In France the initial mistake was made of seating the representatives in a semicircle, all facing the chair. The resulting confusion could be imagined if it were not notorious. No real opposing teams could be formed and no one could tell (without listening) which argument was the more cogent. There was the further handicap of all the proceedings being in French—an example the United States wisely refused to follow. But the French system is bad enough even when the linguistic difficulty does not arise. Instead of having two sides, one in the right and the other in the wrong—so that the issue is clear from the outset—the French form a multitude of teams facing in all directions. With the field in such confusion, the game cannot even begin. Basically their representatives are of the Right or of the Left, according to where they sit. This is a perfectly sound scheme. The French have not gone to the extreme of seating people in alphabetical order. But the semicircular chamber allows of subtle distinctions between the various degrees of rightness and leftness. There is none of the clear-cut British distinction between rightness and wrongness. One deputy is described, politically, as to the left of Monsieur Untel but well to the right of Monsieur Quelquechose. What is anyone to make of that? What should we make of it even in English? What do they make of it themselves? The answer is, 'Nothing.'
All this is generally known. What is less generally recognized is that the paramount importance of the seating plan applies to other assemblies and meetings, international, national, and local. It applies, moreover, to meetings round a table such as occur at a Round Table Conference. A moment's thought will convince us that a Square Table Conference would be something totally different and a Long Table Conference would be different again. These differences do not merely affect the length and acrimony of the discussion, they also affect what (if anything) is decided. Rarely, as we know, will the voting relate to the merits of the case. The final decision is influenced by a variety of factors, few of which need concern us at the moment. We should note, however, that the issue is actually decided, in the end, by the votes of the centre bloc. This would not be true in the House of Commons, where no such bloc is allowed to develop. But at other conferences the centre bloc is all important, This bloc essentially comprises the following elements:a. Those who have failed to master any one of the memoranda written in advance and showered weeks beforehand on all those who are expected to be present.

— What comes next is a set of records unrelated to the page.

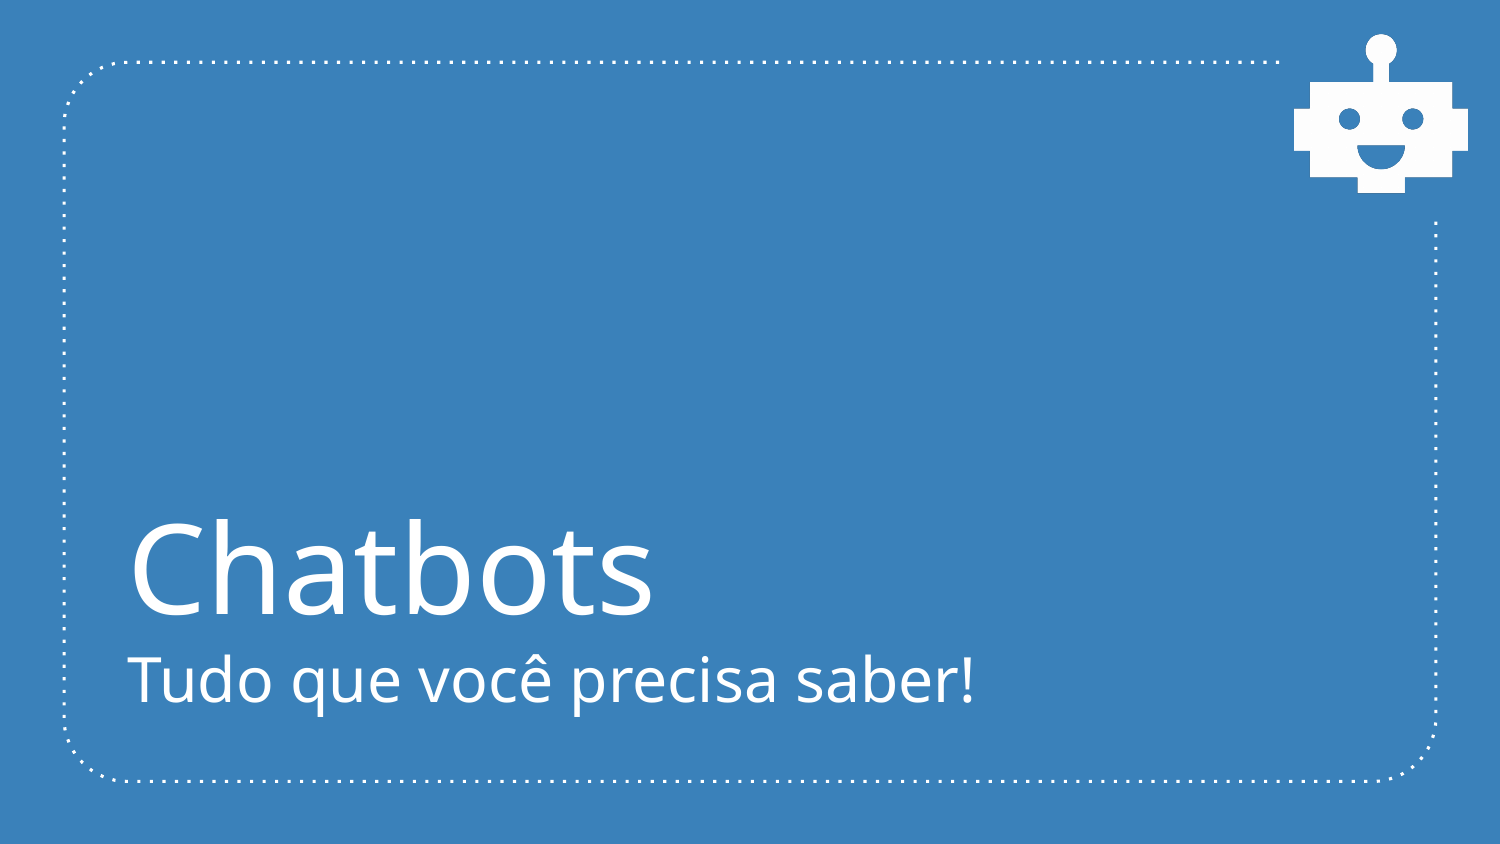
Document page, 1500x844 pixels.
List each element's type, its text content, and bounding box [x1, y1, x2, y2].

picture [1294, 26, 1468, 201]
title Chatbots Tudo que você precisa saber! [112, 453, 1388, 730]
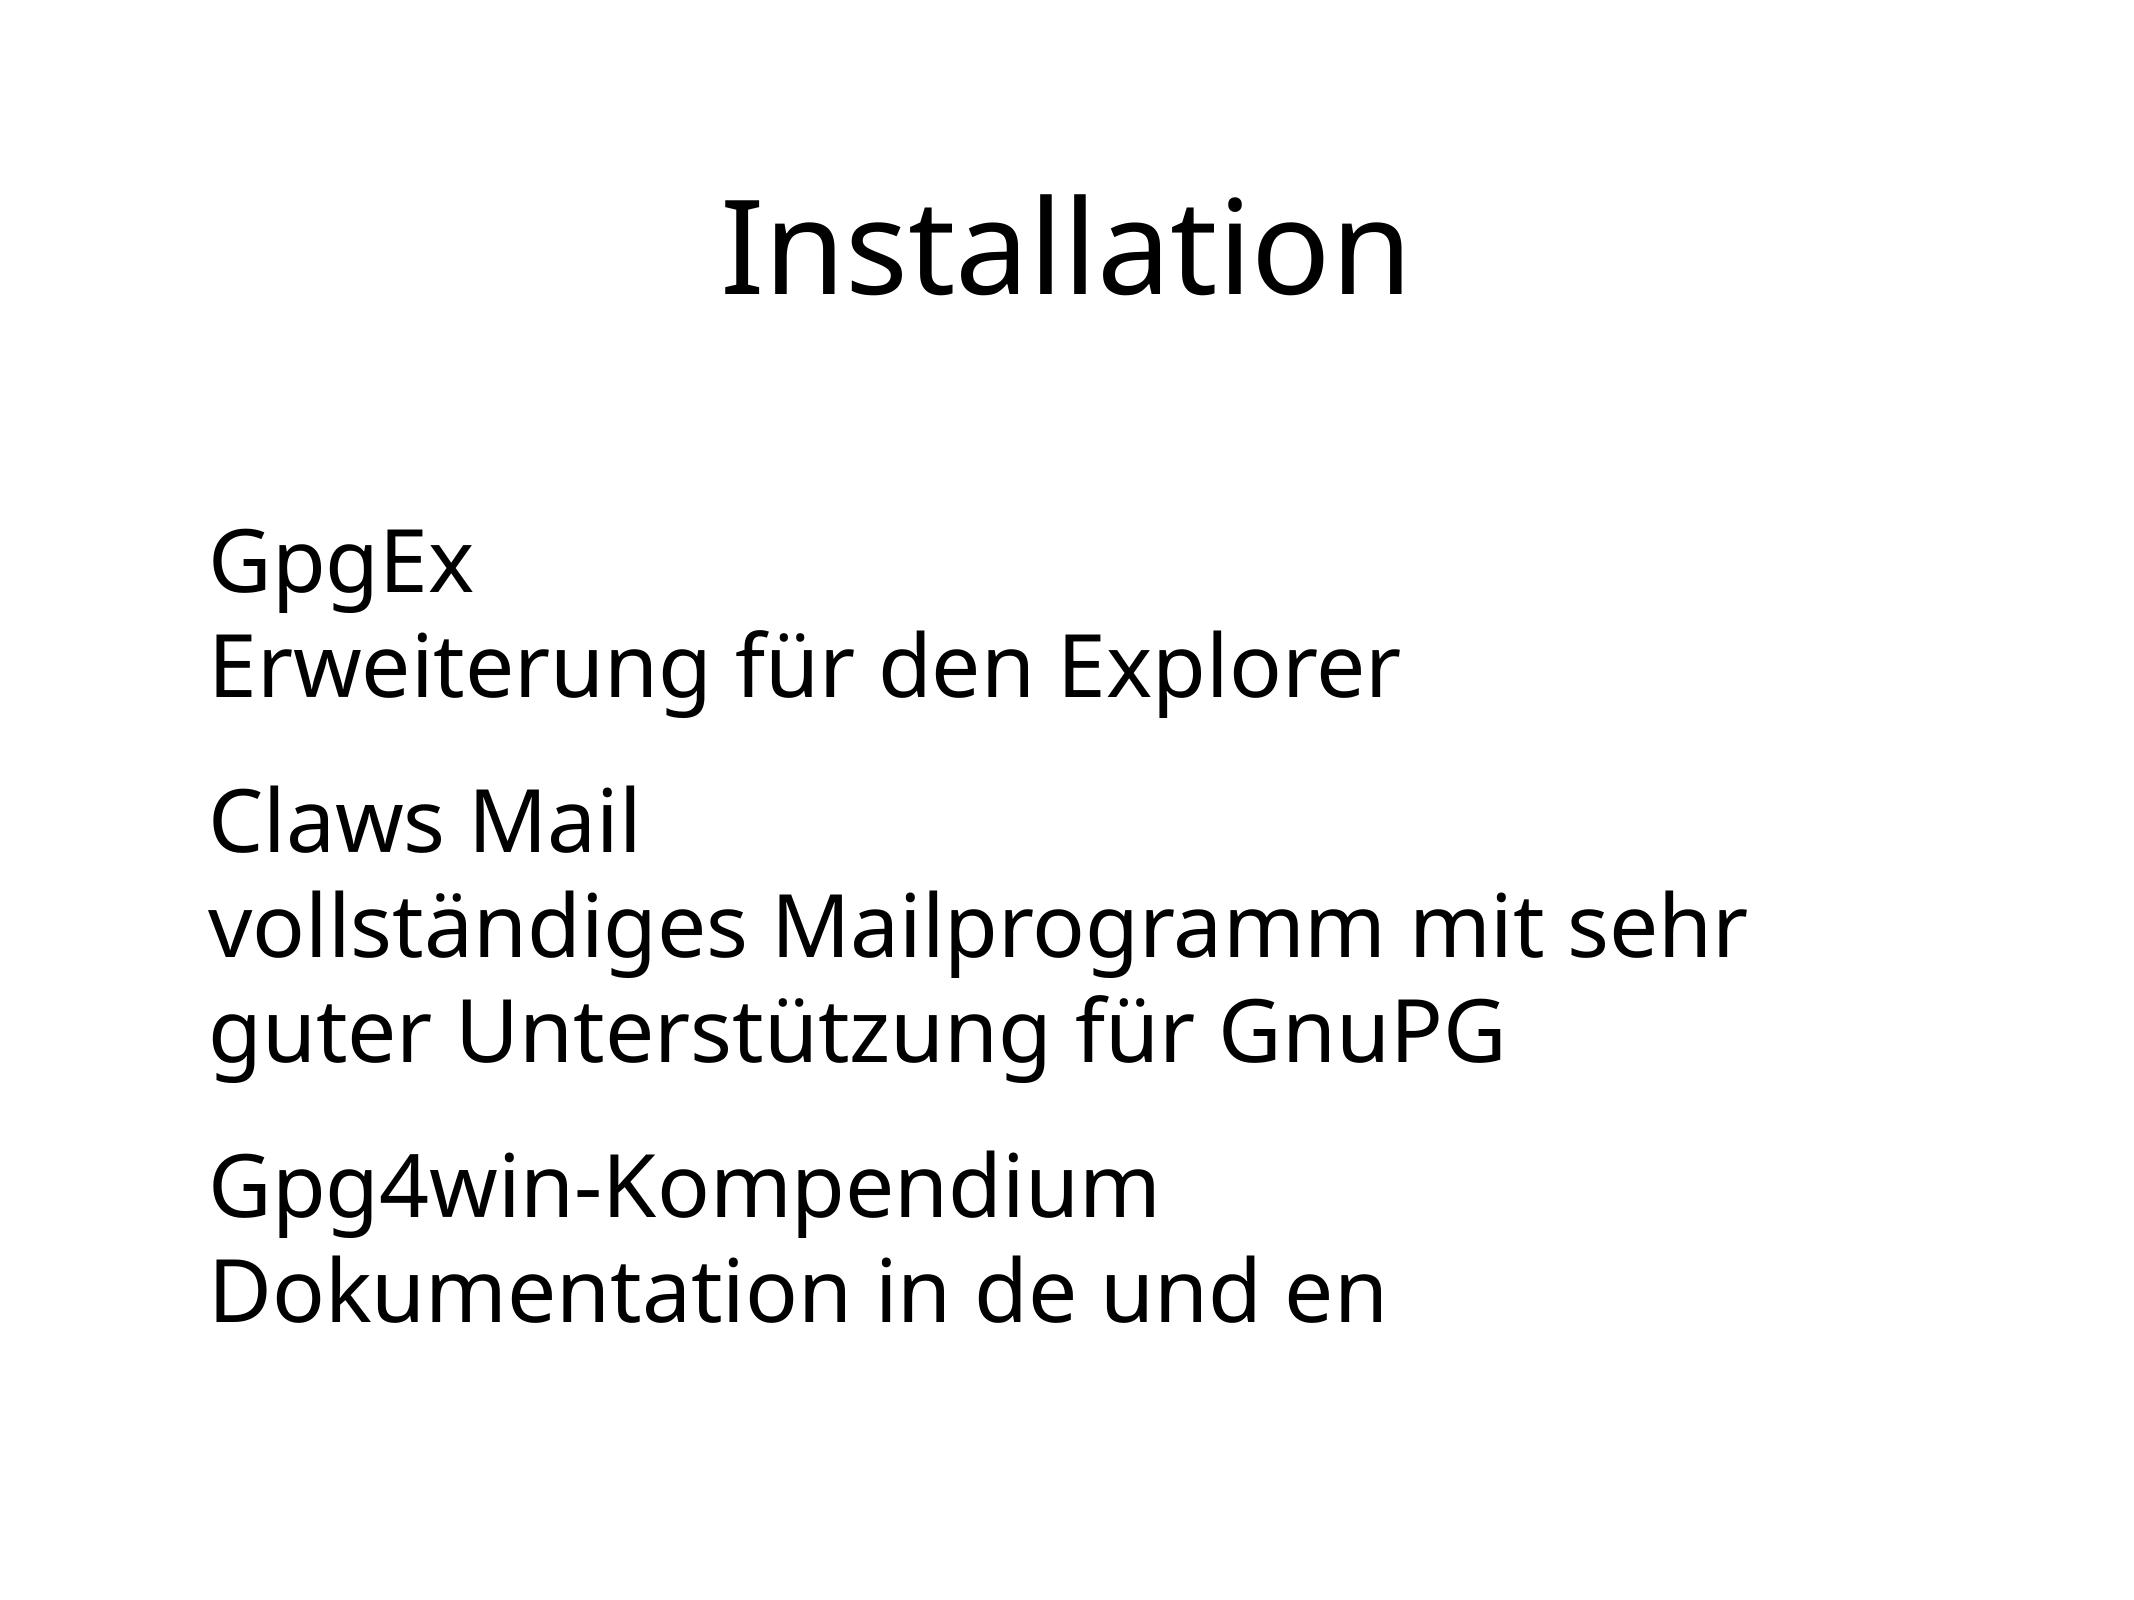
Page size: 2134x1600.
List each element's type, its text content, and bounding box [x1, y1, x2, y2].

b. Those who are too stupid to follow the proceedings at all. These are readily distinguishable by their tendency to mutter to each other: 'What is the fellow talking about?'
c. Those who are deaf. They sir with their hands cupping their cars, growling, 'I wish people would speak up.'
d. Those who were dead drunk in the small hours and have turned up (heaven knows why) with a splitting headache and a conviction that nothing matters either way.
e. The senile, whose chief pride is in being as fit as ever-fitter indeed than a lot of these younger men. 'I walked here,' they whisper. 'Pretty good for a man of eighty-two, what?'
f. The feeble, who have weakly promised to support both sides and don't know what to do about it. They are of two minds as to whether they should abstain from voting or pretend to be sick.